= Michael Palmer (conductor) =

American orchestral conductor (born 1945)

Michael Palmer (born 8 May 1945, Indianapolis, Indiana) is an American orchestral conductor. Since 1993 he has served as Artistic Director of the annual Bellingham Festival of Music (Bellingham, Washington, United States).

After receiving his bachelor of music from Indiana University School of Music in Bloomington, Palmer began his professional career at age 21 when he became Assistant Conductor of the Atlanta Symphony Orchestra in 1967, for which he was later named Associate Conductor. In that capacity he also became the first director of the Atlanta Symphony Youth Orchestra in 1974. In 1975 he was one of the first young conductors to be selected as an EXXON/Arts Endowment Conductor by the National Endowment for the Arts.

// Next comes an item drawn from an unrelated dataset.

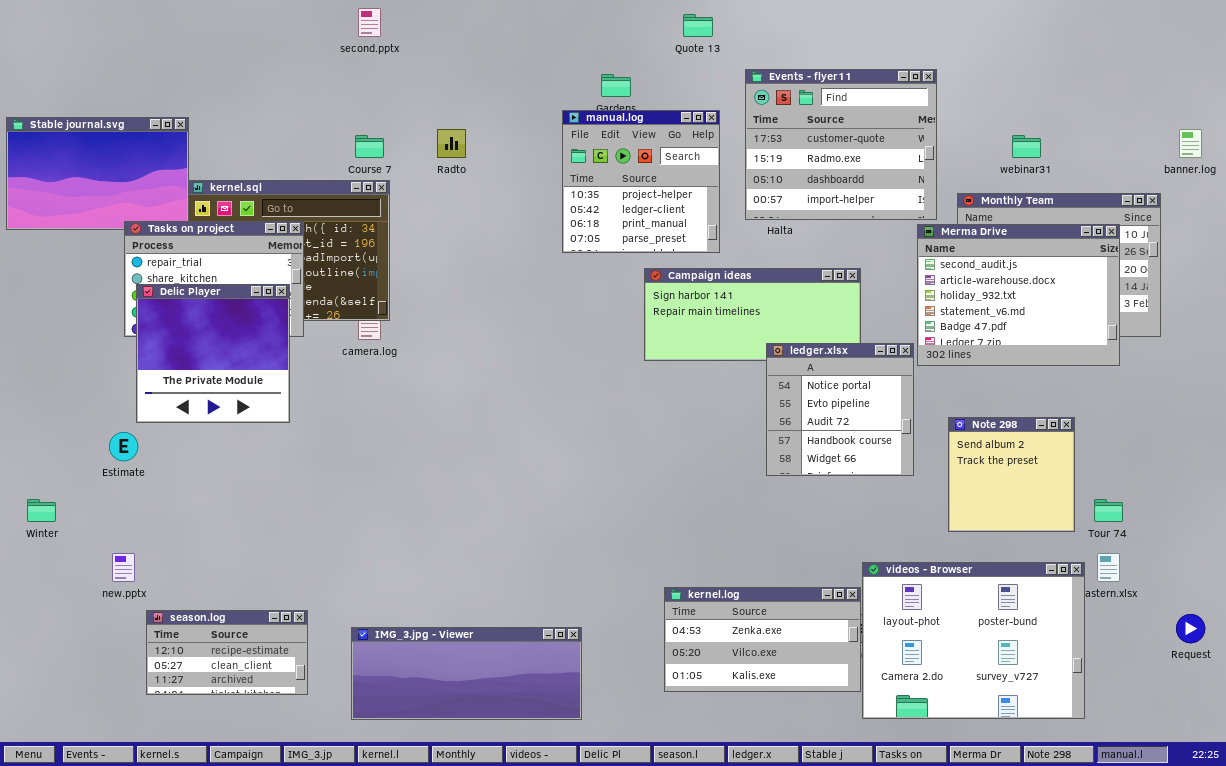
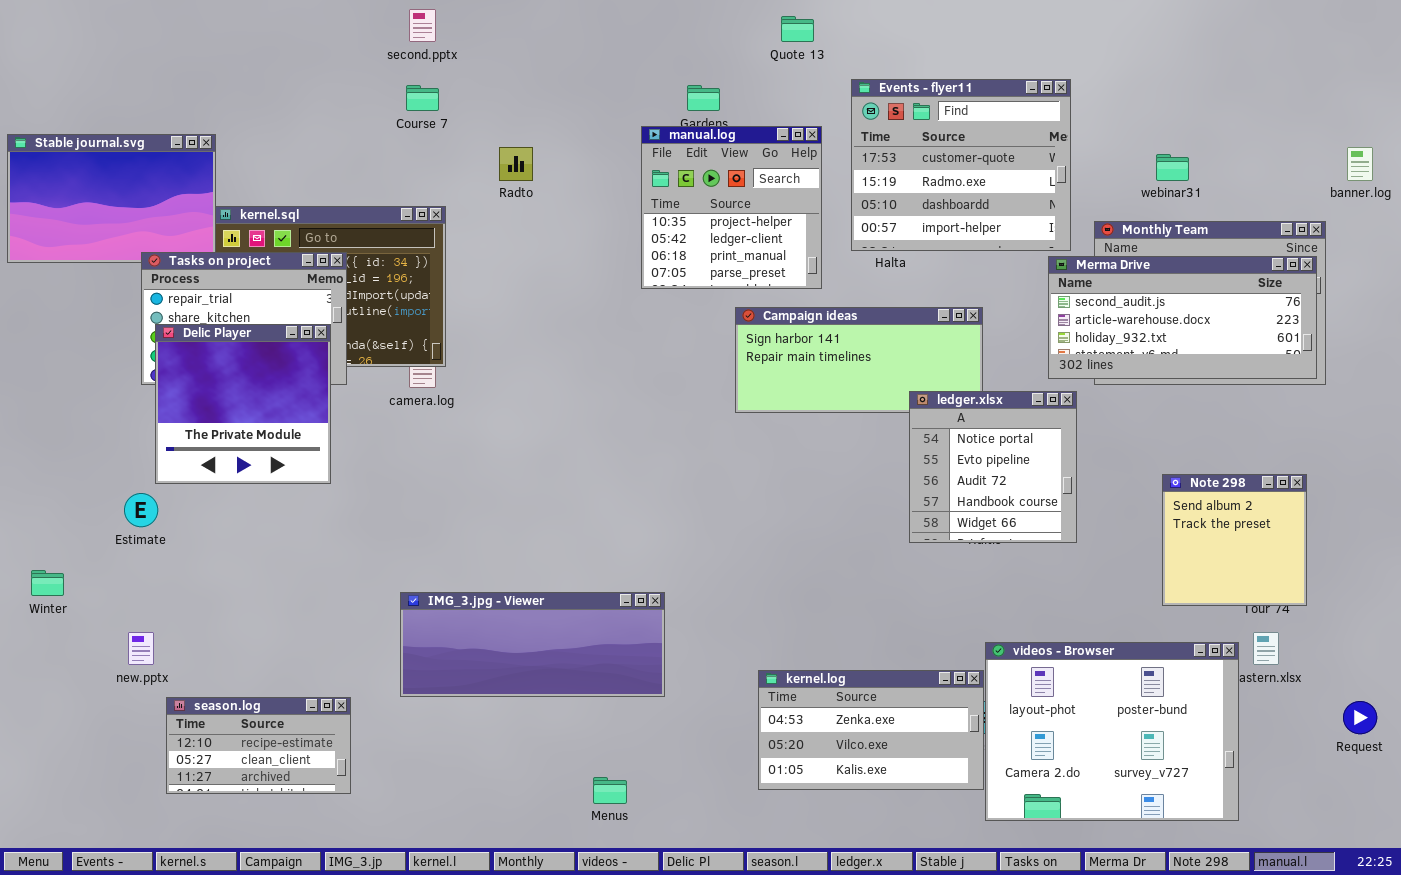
Course 7: [355,135,384,158] -> [406,85,439,111], moved
Merma Drive: [917,224,1120,366] -> [1048,256,1317,379], resized
ledger.xlsx: [766,343,914,476] -> [909,391,1077,543], moved
Note 298: [948,417,1075,532] -> [1162,474,1307,606], moved
IMG_3.jpg - Viewer: [351,627,582,720] -> [400,592,665,697], moved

He left the Atlanta Symphony Orchestra in 1977 to become Music Director of the Wichita Symphony Orchestra (1977–1990), followed by posts of Music Director of the New Haven Symphony Orchestra (1989–1997) and the American Sinfonietta (1991–2002).

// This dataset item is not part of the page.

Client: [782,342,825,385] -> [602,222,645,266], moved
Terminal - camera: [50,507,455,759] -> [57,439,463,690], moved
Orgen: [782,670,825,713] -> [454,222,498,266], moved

Palmer also was Guest Conductor for three seasons for the Houston Symphony Orchestra (1978–1981) and a Co-Principal Guest Conductor of the Denver Symphony Orchestra (1979–1982). He has also held academic conducting posts as Director of Orchestras for Wichita State University (1999–2004) and Georgia State University (2004–present) where he is the Charles Worm Distinguished Professor of Orchestral Studies.